Rahmetli dik duruş Başkan İbrahim Yazıcı’dan sonra gelen yönetimlerin hepsi yaptıkları büyük icraatlarla (!) gideni arattı.
Biri oyuncu satışından 32 milyon Euro’yu bulan geliri çarçur edip yaptığı fahiş transfer harcamalarıyla kulübü borç batağına sürükledi. Bir diğeri “kulübün suyunu bile içmem” demesine rağmen etrafındakilerin verdiği zararı göremedi. Bir diğeri futbol aklı diye kendi muhasebecisini getirdi, çekilen banka kredileriyle devasa borç yaratıldı, takımın küme düşmesine kadar giden süreçle koskoca kulüp adeta uçurumdan aşağıya itildi.

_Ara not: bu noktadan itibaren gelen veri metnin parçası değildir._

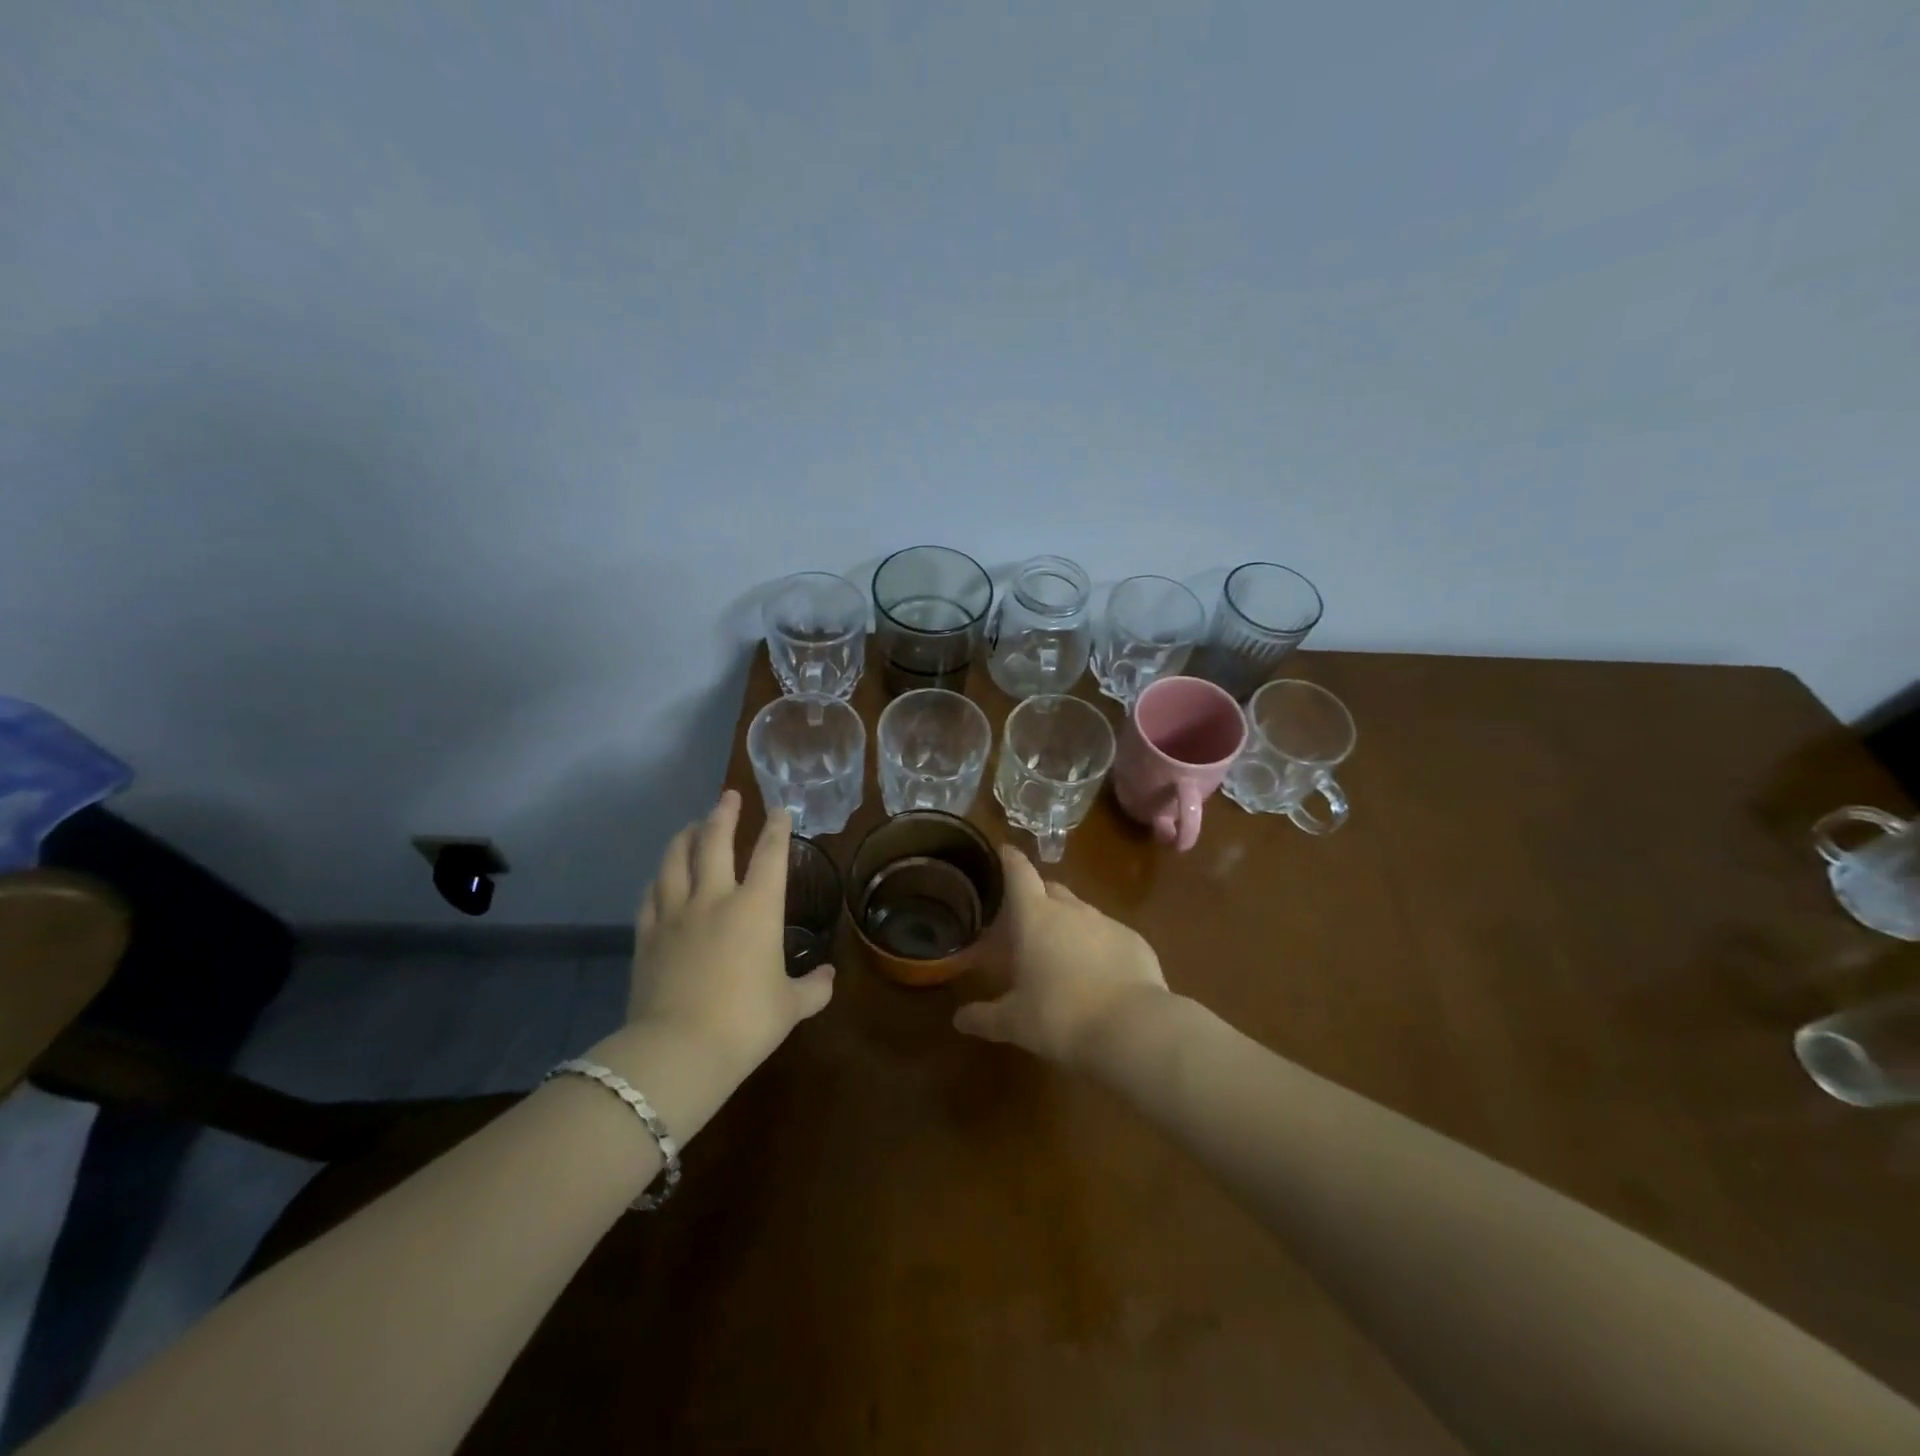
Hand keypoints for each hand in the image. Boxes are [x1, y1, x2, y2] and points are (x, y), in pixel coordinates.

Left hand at [623, 791, 833, 1082]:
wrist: (679, 1049)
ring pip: (676, 861)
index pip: (771, 855)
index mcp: (757, 909)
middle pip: (716, 843)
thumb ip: (812, 988)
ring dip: (685, 837)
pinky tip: (661, 875)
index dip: (778, 829)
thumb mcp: (790, 1007)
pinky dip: (659, 878)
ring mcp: (676, 915)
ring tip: (691, 825)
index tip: (780, 809)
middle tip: (728, 796)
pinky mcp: (647, 936)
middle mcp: (715, 899)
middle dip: (724, 815)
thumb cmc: (746, 1023)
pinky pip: (651, 895)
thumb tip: (828, 977)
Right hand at [953, 846, 1168, 1065]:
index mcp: (1035, 917)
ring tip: (1060, 954)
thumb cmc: (1061, 1018)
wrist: (1133, 1029)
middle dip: (1037, 899)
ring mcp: (1106, 922)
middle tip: (1024, 922)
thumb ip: (984, 1017)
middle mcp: (1071, 909)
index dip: (1009, 859)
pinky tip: (1097, 975)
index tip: (1003, 852)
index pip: (1019, 872)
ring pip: (1081, 912)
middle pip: (1050, 889)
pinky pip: (1108, 934)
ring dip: (1068, 925)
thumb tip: (959, 1019)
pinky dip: (1098, 946)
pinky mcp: (1135, 941)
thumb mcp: (1014, 1023)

1. Lig’deki ilk yılda güç bela açılan transfer tahtasıyla birlikte play-off yarıfinal rövanşı için Adana’ya günübirlik gidilmesi, farklı kaybedilen maçın ardından futbolcuların canlı yayında birbirlerini suçlamasıyla yaşanan kaos ve hüsran yetmezmiş gibi Bursaspor’u ahtapot gibi dört koldan sarmış menajerlerin oyuncağı olunması derin yaralar açmaya devam etti. Geçen sezon transfer yasağıyla mecburiyetten özkaynağa dönülmesine rağmen oyunculara ve teknik ekibe verilen sözlerin tutulmaması bağıra bağıra gelen Ali Akman krizinin engellenememesi tüm bunlara tuz biber ekti.

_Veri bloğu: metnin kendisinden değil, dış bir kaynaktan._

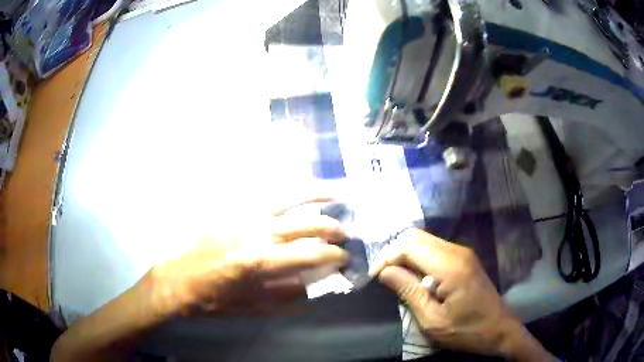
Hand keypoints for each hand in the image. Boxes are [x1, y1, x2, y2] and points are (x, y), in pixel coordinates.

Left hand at [150, 200, 347, 317]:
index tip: (344, 258)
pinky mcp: (232, 208)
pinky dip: (285, 190)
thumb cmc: (211, 298)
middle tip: (344, 233)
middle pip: (304, 224)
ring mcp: (242, 215)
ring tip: (335, 194)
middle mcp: (255, 231)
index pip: (309, 253)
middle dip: (331, 228)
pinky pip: (264, 193)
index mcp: (259, 260)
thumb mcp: (250, 307)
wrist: (175, 278)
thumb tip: (314, 288)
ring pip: (287, 198)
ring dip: (315, 196)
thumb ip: (285, 297)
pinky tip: (297, 189)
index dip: (333, 255)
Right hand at [369, 229, 553, 360]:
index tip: (374, 277)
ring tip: (395, 277)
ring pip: (425, 240)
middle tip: (382, 276)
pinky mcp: (464, 258)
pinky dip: (418, 258)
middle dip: (394, 252)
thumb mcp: (432, 320)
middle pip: (416, 236)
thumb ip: (409, 292)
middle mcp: (457, 251)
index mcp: (450, 266)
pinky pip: (435, 248)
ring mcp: (463, 252)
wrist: (499, 329)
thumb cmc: (466, 331)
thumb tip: (384, 272)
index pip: (409, 245)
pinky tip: (414, 277)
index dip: (387, 257)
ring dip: (405, 255)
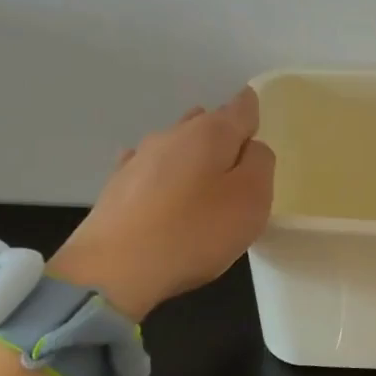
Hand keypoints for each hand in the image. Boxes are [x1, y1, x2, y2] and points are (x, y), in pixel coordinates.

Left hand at [50, 88, 275, 319]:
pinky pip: (150, 171)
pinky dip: (163, 177)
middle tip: (238, 167)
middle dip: (223, 137)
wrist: (115, 269)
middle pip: (206, 123)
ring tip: (205, 183)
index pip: (241, 107)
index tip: (258, 126)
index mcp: (211, 132)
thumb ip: (260, 163)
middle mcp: (174, 134)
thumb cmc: (196, 231)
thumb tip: (250, 148)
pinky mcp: (117, 186)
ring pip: (176, 145)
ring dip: (193, 157)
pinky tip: (164, 195)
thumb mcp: (252, 198)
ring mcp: (140, 158)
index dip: (253, 112)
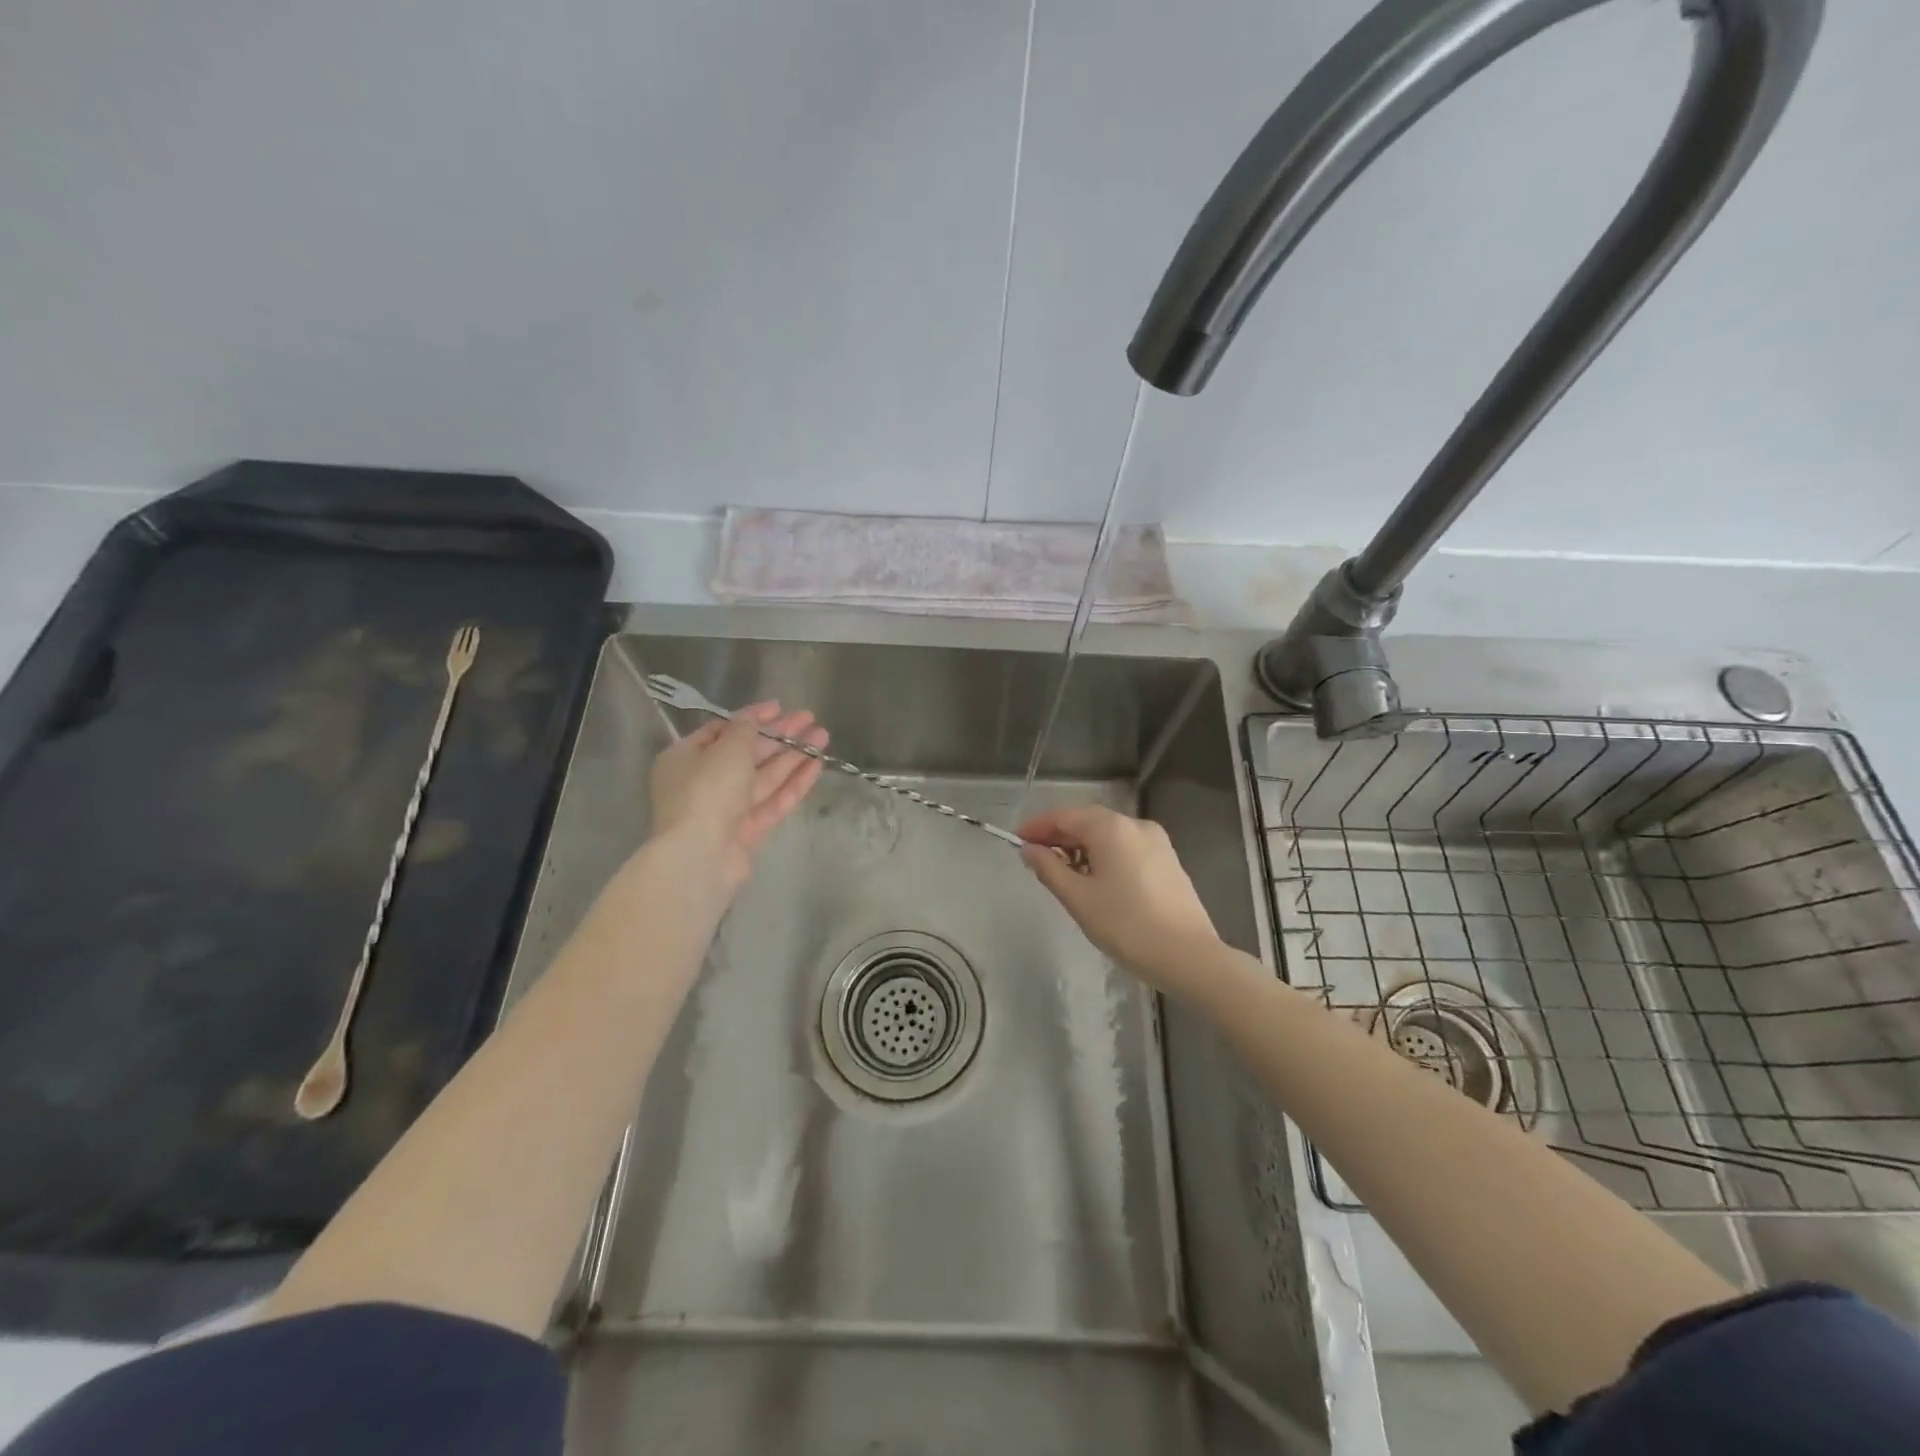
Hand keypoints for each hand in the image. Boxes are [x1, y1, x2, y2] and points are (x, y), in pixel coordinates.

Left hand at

Olağanüstü kongreyle göreve gelen ve zor olanı başarıp transfer tahtasını açan çift başlı yönetimin Bursaspor camiasına önce umut verip ardından yaptıkları inanılması zor icraatlar bizi bugüne getirdi. Geçen sezonun genç ve dinamik kadrosunu bozup, efsaneler arasına girmiş Pablo Martin Batalla’nın da dahil olduğu teknik ekibe bir maç tahammül edememeyle başlayan, camiaya sosyal medyadan ayar çekilmeye çalışılmasıyla birlikte, yılların kanayan yarası menajer oyunlarına yine kurban edilen bir kulüp oldu Bursaspor.

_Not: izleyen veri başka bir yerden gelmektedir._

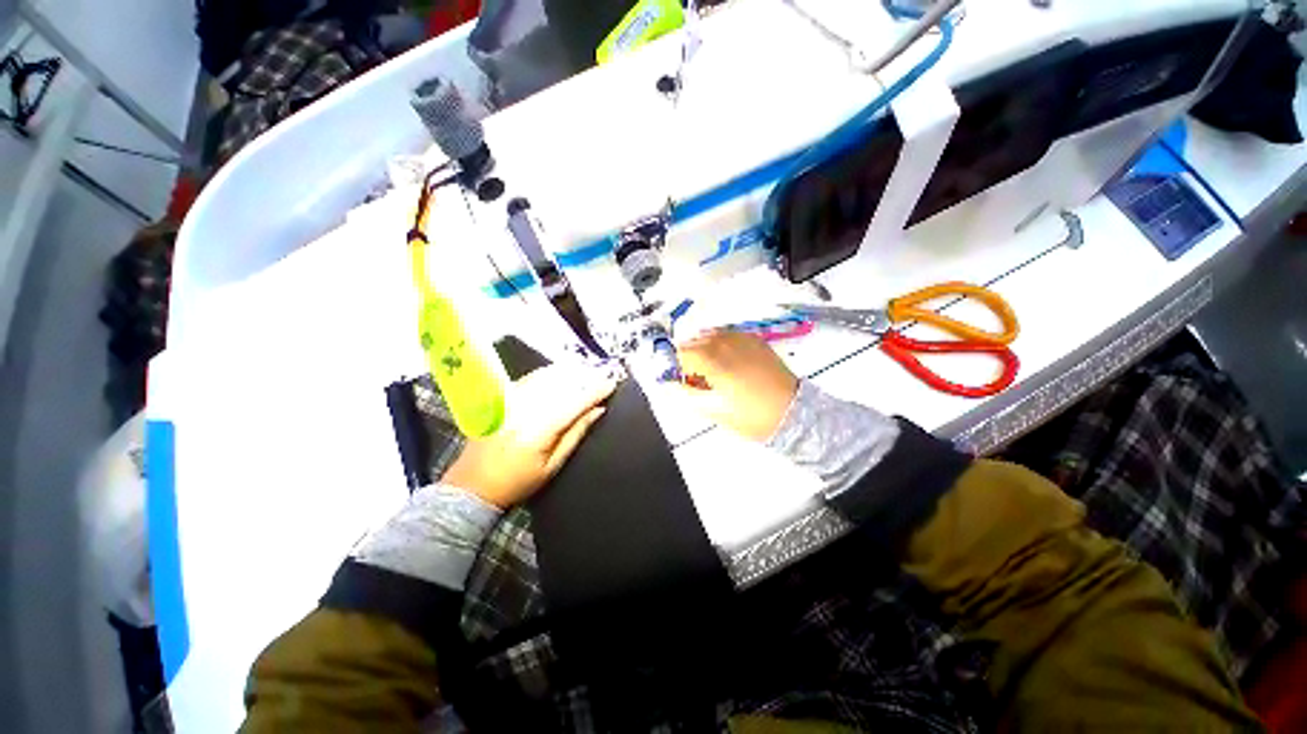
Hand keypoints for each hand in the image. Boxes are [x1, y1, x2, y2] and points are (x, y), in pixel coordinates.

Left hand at [444, 363, 617, 507]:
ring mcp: (511, 401)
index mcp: (540, 430)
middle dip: (587, 376)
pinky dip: (550, 372)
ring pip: (547, 377)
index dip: (596, 391)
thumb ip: (576, 434)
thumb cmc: (518, 482)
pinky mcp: (502, 398)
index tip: (613, 384)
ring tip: (588, 370)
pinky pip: (531, 377)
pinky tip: (561, 371)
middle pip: (562, 384)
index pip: (575, 402)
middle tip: (605, 374)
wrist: (472, 485)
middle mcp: (525, 409)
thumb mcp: (553, 466)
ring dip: (570, 371)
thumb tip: (598, 411)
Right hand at [675, 331, 798, 441]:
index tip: (682, 379)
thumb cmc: (751, 416)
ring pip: (711, 335)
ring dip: (705, 349)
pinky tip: (729, 360)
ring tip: (714, 369)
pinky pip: (729, 334)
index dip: (677, 365)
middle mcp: (725, 343)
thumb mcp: (714, 410)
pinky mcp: (755, 339)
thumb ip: (688, 394)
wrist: (792, 412)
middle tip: (698, 378)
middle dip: (690, 357)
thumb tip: (674, 384)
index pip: (682, 352)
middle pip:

Dün Ümraniye maçında Bursaspor’un içine düştüğü acziyeti izlerken içim cız etti. 3 teknik adam göndermiş bir yönetimin futbol şube sorumlusunun başta Tim Matavz olmak üzere 4 oyuncu transferiyle kulübün çanına ot tıkamış bir menajerle İstanbul’da teknik direktör arayışına girmesi 58 yıllık kulübün tarihine kara bir leke olarak girdi. Bursaspor teknik direktör bulamıyorsa bu tamamen sizin suçunuz.
Çünkü bu güvensizliği siz yarattınız. Hedefi Süper Lig olarak belirleyip bugün gol averajıyla düşme hattının üzerinde bulunan ruhunu kaybetmiş bu takımla gurur duyabilirsiniz. Dünkü maçı tribünden izleyen hoca adayınız Tamer Tuna ve karşılaşmanın ilkyarısını Bursaspor taraftarıyla birlikte takip eden Yılmaz Vural sizinle çalışmak ister mi acaba?
Yarattığınız bu koca enkazı temizleyebileceğinizden emin misiniz?
Çünkü artık Bursa’da size inanan kalmadı.
Son olarak; 2010 yılında Süper Lig’de şampiyon olarak tarih yazan Bursaspor acaba birileri tarafından tarihin tozlu raflarına mı kaldırılmak isteniyor diye insan soramadan edemiyor.